I knew immediately that the burden God was calling me to lay down was the identity that I had formed from being the traumatized daughter of a very sick man (Daddy Disclaimer). I remember visibly shaking as I approached that cross and heard God whisper to my heart, “That is not your identity, dear Gretchen. Lay it down and pick up your true identity in me.” I should have thrown that rock down with all of my might and leaped for joy but instead I hesitated and hesitated, trembling at what it might mean. 

I don’t know how to be anything else, God, I thought. What am I supposed to do with the big gaping hole that will be left when I set down this burden?

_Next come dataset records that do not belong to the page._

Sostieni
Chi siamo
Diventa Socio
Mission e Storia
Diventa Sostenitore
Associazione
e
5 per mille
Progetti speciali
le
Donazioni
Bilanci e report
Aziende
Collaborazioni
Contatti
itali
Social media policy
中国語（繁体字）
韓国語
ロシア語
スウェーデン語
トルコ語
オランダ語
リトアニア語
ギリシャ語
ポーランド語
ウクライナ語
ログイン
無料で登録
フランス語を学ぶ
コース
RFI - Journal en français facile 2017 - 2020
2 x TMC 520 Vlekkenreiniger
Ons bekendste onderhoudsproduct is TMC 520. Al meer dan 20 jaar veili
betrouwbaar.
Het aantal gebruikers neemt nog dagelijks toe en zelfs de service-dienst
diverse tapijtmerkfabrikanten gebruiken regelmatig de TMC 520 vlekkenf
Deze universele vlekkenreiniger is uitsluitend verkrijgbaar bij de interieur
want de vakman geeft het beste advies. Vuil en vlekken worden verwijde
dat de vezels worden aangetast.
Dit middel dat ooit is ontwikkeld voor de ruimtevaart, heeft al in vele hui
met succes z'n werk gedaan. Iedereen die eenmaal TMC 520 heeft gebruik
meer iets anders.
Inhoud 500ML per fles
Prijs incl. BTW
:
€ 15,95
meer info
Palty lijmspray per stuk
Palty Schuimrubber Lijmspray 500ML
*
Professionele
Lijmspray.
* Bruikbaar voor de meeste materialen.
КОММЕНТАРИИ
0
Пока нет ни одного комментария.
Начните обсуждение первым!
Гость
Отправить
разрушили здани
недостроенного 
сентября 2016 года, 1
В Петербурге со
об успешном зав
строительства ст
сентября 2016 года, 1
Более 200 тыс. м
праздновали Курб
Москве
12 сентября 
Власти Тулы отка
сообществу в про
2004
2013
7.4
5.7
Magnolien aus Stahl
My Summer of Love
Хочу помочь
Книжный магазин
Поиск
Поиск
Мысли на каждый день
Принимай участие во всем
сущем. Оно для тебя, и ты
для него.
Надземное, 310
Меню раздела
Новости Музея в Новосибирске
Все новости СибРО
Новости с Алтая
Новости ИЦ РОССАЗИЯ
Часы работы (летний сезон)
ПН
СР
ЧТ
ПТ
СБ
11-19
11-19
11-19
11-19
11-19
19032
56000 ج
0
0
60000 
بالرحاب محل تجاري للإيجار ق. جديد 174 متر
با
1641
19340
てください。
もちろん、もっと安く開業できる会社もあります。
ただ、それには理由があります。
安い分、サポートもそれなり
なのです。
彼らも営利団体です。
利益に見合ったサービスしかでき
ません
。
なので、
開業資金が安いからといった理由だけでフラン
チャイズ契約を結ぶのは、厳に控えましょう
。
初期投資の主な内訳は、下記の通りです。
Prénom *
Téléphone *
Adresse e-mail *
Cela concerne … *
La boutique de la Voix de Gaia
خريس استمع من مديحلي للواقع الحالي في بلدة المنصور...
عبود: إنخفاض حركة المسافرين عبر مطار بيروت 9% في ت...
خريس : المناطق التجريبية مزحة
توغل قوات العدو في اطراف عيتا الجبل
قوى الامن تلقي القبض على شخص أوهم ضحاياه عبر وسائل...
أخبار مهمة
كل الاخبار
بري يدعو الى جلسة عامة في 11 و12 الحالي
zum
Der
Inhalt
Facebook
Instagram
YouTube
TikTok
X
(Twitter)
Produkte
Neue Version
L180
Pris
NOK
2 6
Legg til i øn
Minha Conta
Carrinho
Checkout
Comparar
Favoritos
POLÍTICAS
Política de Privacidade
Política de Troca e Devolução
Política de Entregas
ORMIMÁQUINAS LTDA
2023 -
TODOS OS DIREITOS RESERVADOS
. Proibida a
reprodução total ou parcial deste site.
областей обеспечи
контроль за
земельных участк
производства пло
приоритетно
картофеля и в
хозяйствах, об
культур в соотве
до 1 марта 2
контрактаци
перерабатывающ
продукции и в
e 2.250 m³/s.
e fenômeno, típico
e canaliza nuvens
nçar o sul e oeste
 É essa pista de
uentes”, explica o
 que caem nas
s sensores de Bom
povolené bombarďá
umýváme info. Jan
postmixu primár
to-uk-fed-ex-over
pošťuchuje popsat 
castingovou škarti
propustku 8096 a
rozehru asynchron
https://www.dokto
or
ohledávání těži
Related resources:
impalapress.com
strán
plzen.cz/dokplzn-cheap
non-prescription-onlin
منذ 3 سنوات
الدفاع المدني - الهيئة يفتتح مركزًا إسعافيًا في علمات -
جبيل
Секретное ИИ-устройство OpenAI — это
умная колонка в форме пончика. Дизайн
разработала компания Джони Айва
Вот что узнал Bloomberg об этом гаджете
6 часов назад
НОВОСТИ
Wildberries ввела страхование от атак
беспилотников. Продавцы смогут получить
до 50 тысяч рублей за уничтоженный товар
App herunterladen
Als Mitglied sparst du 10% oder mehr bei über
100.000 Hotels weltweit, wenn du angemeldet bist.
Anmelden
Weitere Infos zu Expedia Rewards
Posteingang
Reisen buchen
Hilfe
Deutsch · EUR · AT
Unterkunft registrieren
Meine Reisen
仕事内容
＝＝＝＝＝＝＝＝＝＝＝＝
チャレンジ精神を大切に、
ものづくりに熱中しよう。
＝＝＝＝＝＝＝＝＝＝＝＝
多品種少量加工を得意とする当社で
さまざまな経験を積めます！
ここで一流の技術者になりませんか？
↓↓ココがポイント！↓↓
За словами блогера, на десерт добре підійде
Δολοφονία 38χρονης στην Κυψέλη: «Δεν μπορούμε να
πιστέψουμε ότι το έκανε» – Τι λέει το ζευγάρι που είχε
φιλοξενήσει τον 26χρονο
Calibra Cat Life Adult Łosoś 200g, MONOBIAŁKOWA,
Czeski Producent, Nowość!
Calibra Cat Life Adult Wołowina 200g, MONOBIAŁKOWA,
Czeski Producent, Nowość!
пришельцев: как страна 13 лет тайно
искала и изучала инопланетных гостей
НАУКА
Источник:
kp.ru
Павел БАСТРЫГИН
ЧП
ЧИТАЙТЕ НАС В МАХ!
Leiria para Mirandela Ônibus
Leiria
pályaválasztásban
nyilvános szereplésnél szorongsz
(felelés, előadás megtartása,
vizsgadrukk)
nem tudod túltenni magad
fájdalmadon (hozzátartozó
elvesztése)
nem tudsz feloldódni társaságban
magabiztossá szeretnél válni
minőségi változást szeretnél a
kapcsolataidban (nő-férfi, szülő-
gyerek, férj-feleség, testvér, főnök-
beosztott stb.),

In C.S. Lewis’ Chronicles of Narnia series, there is a story told in the book, Voyage of the Dawn Treader about Eustace. Eustace accidentally turns into a dragon (I know, I know. Who DOES that?) and after many attempts to turn himself back into a boy, he encounters Aslan, a lion who resembles Jesus Christ. Aslan tells Eustice that he must tear the dragon scales off with his big lion claws. Eustace explains, “The very first tear he made was so deep that I thought it had gone right into my heart. And when he began pulling the skin off, it hurt worse than anything I’ve ever felt. The only thing that made me able to bear it was just the pleasure of feeling the stuff peel off… He peeled the beastly stuff right off… And there I was as smooth and soft as a peeled switch.”

In Fiji, terribly afraid and feeling like my skin was being peeled from my bones, I set down my identity as a victim, and took up my identity as whole, victorious, daughter of the King.